To simplify, the positive attributes of plush are all in reaction to trail inputs — baby heads, scree, chunder, step-downs, drop-offs, and on and on. The fun stuff, basically. For these trail features, we prefer a plush bike over a harsh bike because, as we’ve explained, it will help us stay comfortable and perform better.

When plush breaks bad though, the suspension ends up reacting to rider inputs like pedaling, braking, and cornering. If a bike is too plush, its misbehavior will typically be characterized as bobbing excessively when pedaling, diving under braking, or wallowing in corners.

It’s extremely challenging to design a bike or suspension component that strikes a balance between good plush and bad plush. Maybe that is why modern mountain bikes are so expensive. Fortunately, we are getting close. Shock technology and suspension design have come a long way and the engineers have found clever solutions to minimize pedal bob, brake dive, and wallowing in the corners.

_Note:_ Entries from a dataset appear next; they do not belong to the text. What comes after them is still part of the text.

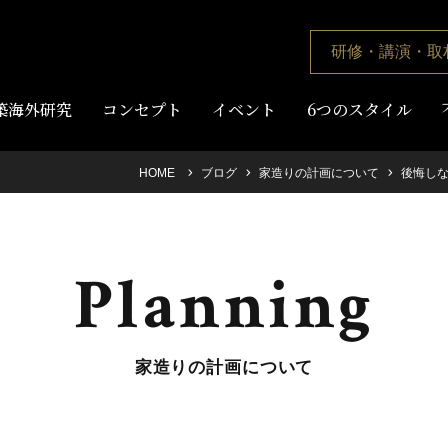
研修・講演・取
築海外研究
コンセプト
イベント
6つのスタイル
HOME
ブログ
家造りの計画について
後悔し
Planning
家造りの計画について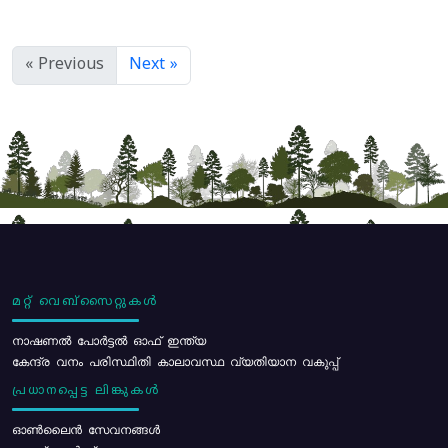
« Previous
Next »
മറ്റ് വെബ്സൈറ്റുകൾ
നാഷണൽ പോർട്ടൽ ഓഫ് ഇന്ത്യ
കേന്ദ്ര വനം പരിസ്ഥിതി കാലാവസ്ഥ വ്യതിയാന വകുപ്പ്
പ്രധാനപ്പെട്ട ലിങ്കുകൾ
ഓൺലൈൻ സേവനങ്ങൾ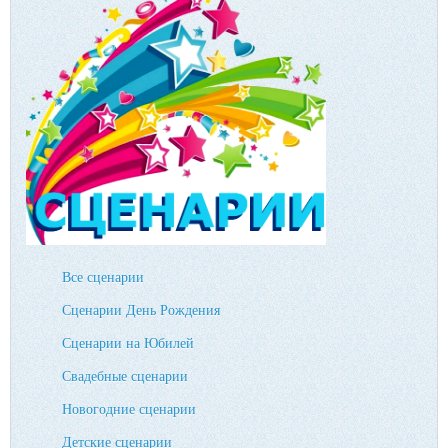
Все сценарии
Сценарии День Рождения
Сценарии на Юбилей
Свадебные сценарии
Новогодние сценарии
Детские сценарии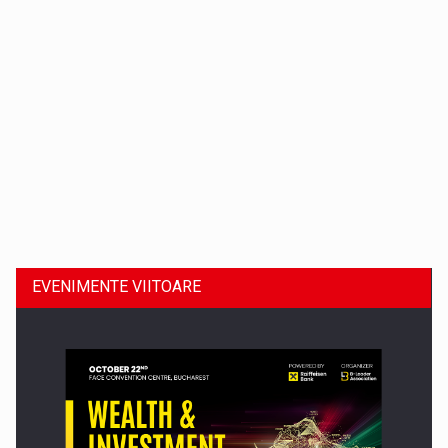
Dinu Bumbacea revine in PwC Romania ca Partener si…
EVENIMENTE VIITOARE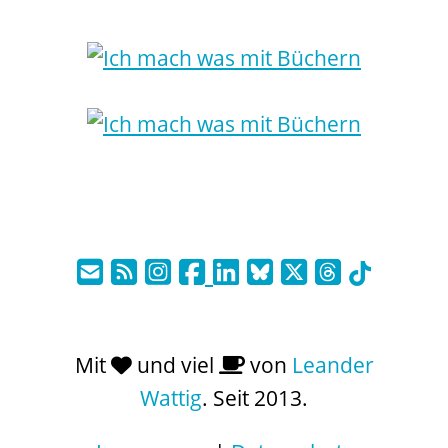
Mit
und viel
von
Leander
Wattig
. Seit 2013.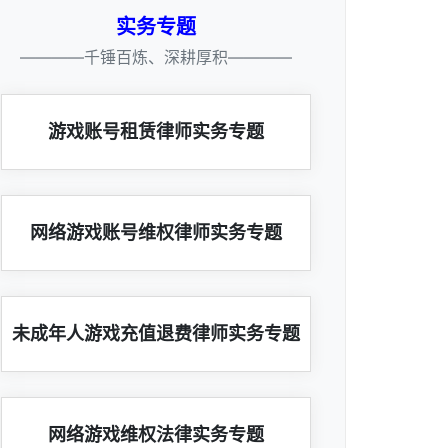
实务专题
————千锤百炼、深耕厚积————
游戏账号租赁律师实务专题
网络游戏账号维权律师实务专题
未成年人游戏充值退费律师实务专题
网络游戏维权法律实务专题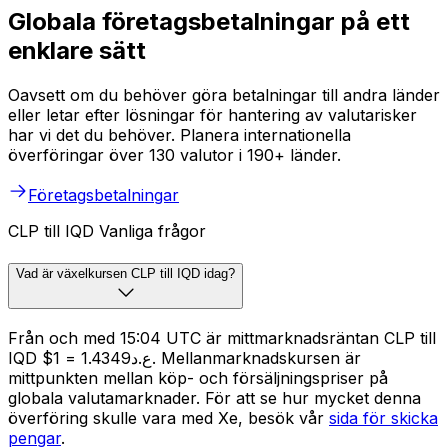
Globala företagsbetalningar på ett
enklare sätt
Oavsett om du behöver göra betalningar till andra länder
eller letar efter lösningar för hantering av valutarisker
har vi det du behöver. Planera internationella
överföringar över 130 valutor i 190+ länder.
Företagsbetalningar
CLP till IQD Vanliga frågor
Vad är växelkursen CLP till IQD idag?
Från och med 15:04 UTC är mittmarknadsräntan CLP till
IQD $1 = ع.د1.4349. Mellanmarknadskursen är
mittpunkten mellan köp- och försäljningspriser på
globala valutamarknader. För att se hur mycket denna
överföring skulle vara med Xe, besök vår
sida för skicka
pengar
.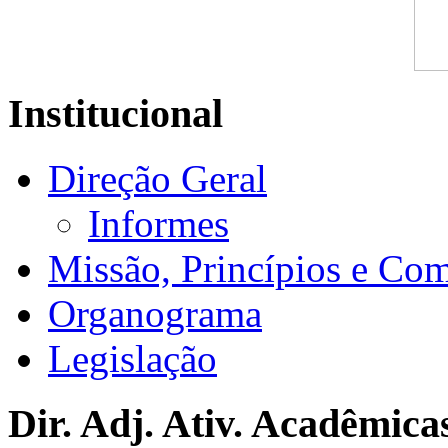
Institucional
Direção Geral
Informes
Missão, Princípios e Co
Organograma
Legislação
Dir. Adj. Ativ. Acadêmica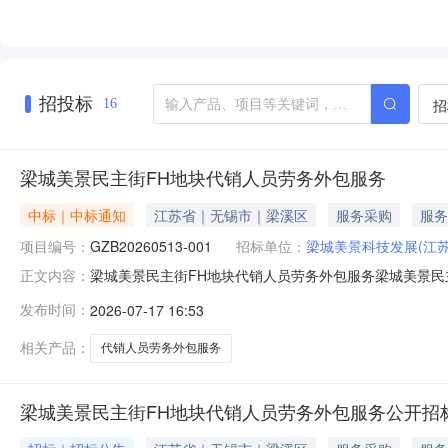
招投标
招
16
梁城美景民主街FH地块代销人员劳务外包服务
中标｜中标通知
江苏省｜无锡市｜梁溪区
服务采购
服务
项目编号：
GZB20260513-001
招标单位：
梁城美景科技发展(江苏
梁城美景民主街FH地块代销人员劳务外包服务梁城美景民主街
正文内容：
规章和招标文件的规定，梁城美景民主街FH地块代销人员
发布时间：
2026-07-17 16:53
源服务有限公司中标管理费费率：13.00%中标总金额：
科技发展（江苏）
相关产品：
代销人员劳务外包服务
梁城美景民主街FH地块代销人员劳务外包服务公开招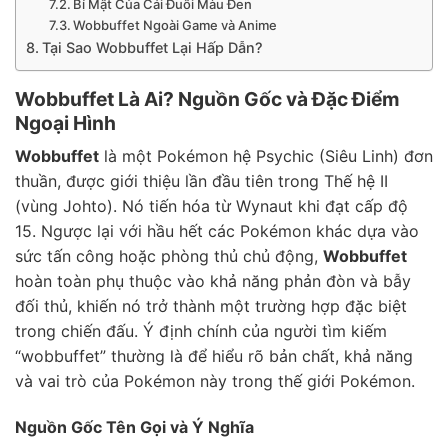
Bí Mật Của Cái Đuôi Màu Đen
Wobbuffet Ngoài Game và Anime
Tại Sao Wobbuffet Lại Hấp Dẫn?
Wobbuffet Là Ai? Nguồn Gốc và Đặc Điểm
Ngoại Hình
Wobbuffet
là một Pokémon hệ Psychic (Siêu Linh) đơn
thuần, được giới thiệu lần đầu tiên trong Thế hệ II
(vùng Johto). Nó tiến hóa từ Wynaut khi đạt cấp độ
15. Ngược lại với hầu hết các Pokémon khác dựa vào
sức tấn công hoặc phòng thủ chủ động,
Wobbuffet
hoàn toàn phụ thuộc vào khả năng phản đòn và bẫy
đối thủ, khiến nó trở thành một trường hợp đặc biệt
trong chiến đấu. Ý định chính của người tìm kiếm
“wobbuffet” thường là để hiểu rõ bản chất, khả năng
và vai trò của Pokémon này trong thế giới Pokémon.
Nguồn Gốc Tên Gọi và Ý Nghĩa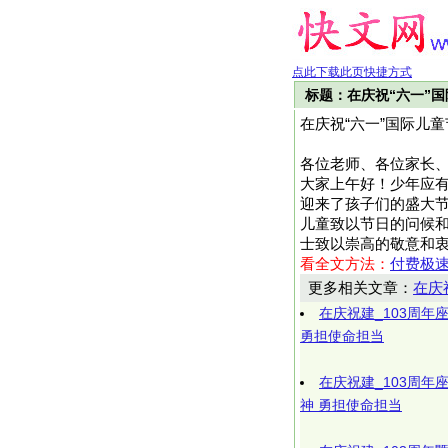
点此下载此页快捷方式
标题：在庆祝“六一”
在庆祝“六一”国际儿
各位老师、各位家长
大家上午好！少年应
迎来了孩子们的盛大节
儿童致以节日的问候
士致以崇高的敬意和衷心的
看全文方法：
付费极
更多相关文章：
在庆
在庆祝建_103周年
勇担使命担当
在庆祝建_103周年
神 勇担使命担当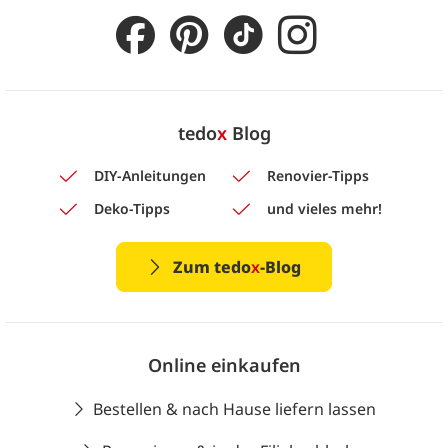
tedo
x
Blog
DIY-Anleitungen
Renovier-Tipps
Deko-Tipps
und vieles mehr!
Zum tedo
x
-Blog
Online einkaufen
Bestellen & nach Hause liefern lassen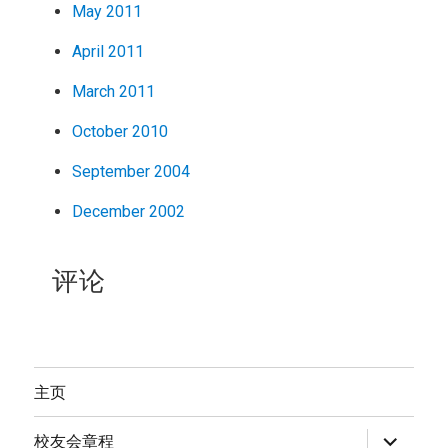
May 2011
April 2011
March 2011
October 2010
September 2004
December 2002
评论
主页
expand
校友会章程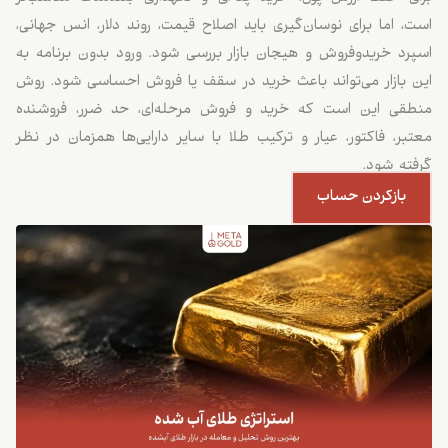
است، اما برای نوسان‌گیری باید اصلاح قیمت، روند دلار، انس جهانی،
اسپرد خریدوفروش و هیجان بازار بررسی شود. ورود بدون برنامه به
این بازار می‌تواند باعث خرید در سقف یا فروش احساسی شود. روش
منطقی این است که خرید و فروش مرحله‌ای، حد ضرر، فروشنده
معتبر، فاکتور، عیار و ترکیب طلا با سایر دارایی‌ها همزمان در نظر
گرفته شود.
بازکردن حساب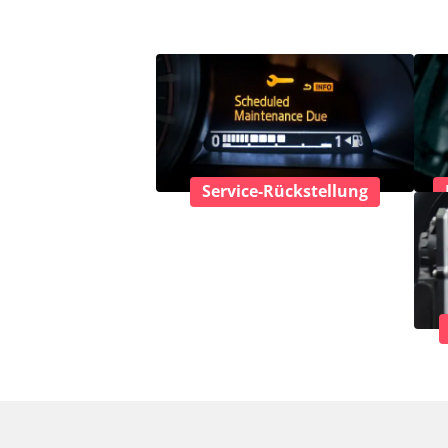
Service-Rückstellung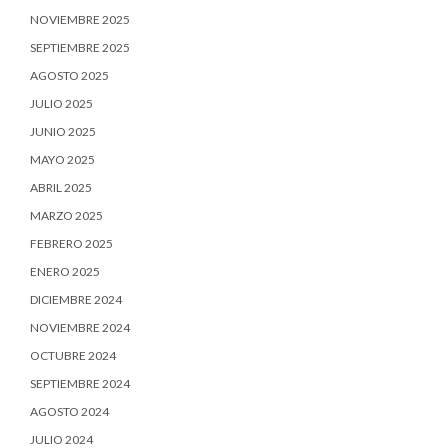
NOVIEMBRE 2025
SEPTIEMBRE 2025
AGOSTO 2025
JULIO 2025
JUNIO 2025
MAYO 2025
ABRIL 2025
MARZO 2025
FEBRERO 2025
ENERO 2025
DICIEMBRE 2024
NOVIEMBRE 2024
OCTUBRE 2024
SEPTIEMBRE 2024
AGOSTO 2024
JULIO 2024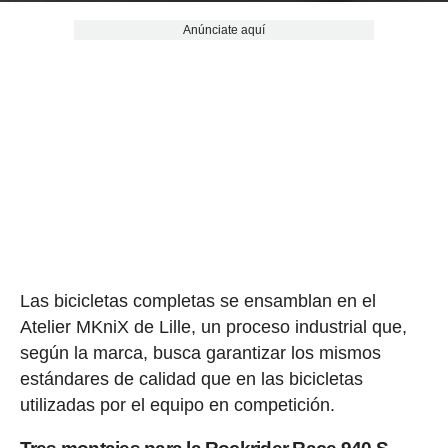
Anúnciate aquí
Las bicicletas completas se ensamblan en el
Atelier MKniX de Lille, un proceso industrial que,
según la marca, busca garantizar los mismos
estándares de calidad que en las bicicletas
utilizadas por el equipo en competición.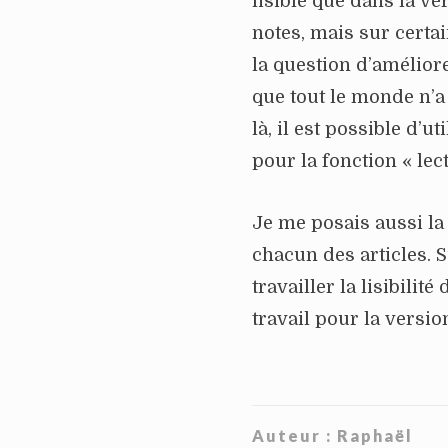
lisible que dans la ve
notes, mais sur certai
la question d’améliore
que tout le monde n’a 
là, il est possible d’u
pour la fonction « lect
Je me posais aussi la
chacun des articles. S
travailler la lisibilit
travail pour la versio
Auteur :
Raphaël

By now, it’s probably clear that the word “plush” is a blunt instrument when it comes to explaining how mountain bike suspension rides. I’m sure bike designers cringe when they hear it.

So, here are some better ways to describe suspension action. I promise I’ll try to avoid the “P” word and use the “ASS” terms more often:

Active: Under rapid impacts, active suspension can react quickly and absorb multiple bumps in quick succession. This is great for fast, rough downhills, but beware of active suspension that’s not controlled by damping or suspension design, because that can lead to pedal bob.

Supportive: This means the suspension sits higher in its travel. Cornering is more snappy. You can pump rollers and berms efficiently. There’s little brake dive. However, if the suspension is set-up wrong or tuned incorrectly, this might translate into a harsh feel on small bumps.

Supple: A close relative of “plush,” but for me, this term is more specific to how the initial suspension travel keeps the wheels almost glued to the trail. Excessively supple suspension action might lead to too much pedal bob or brake dive, however.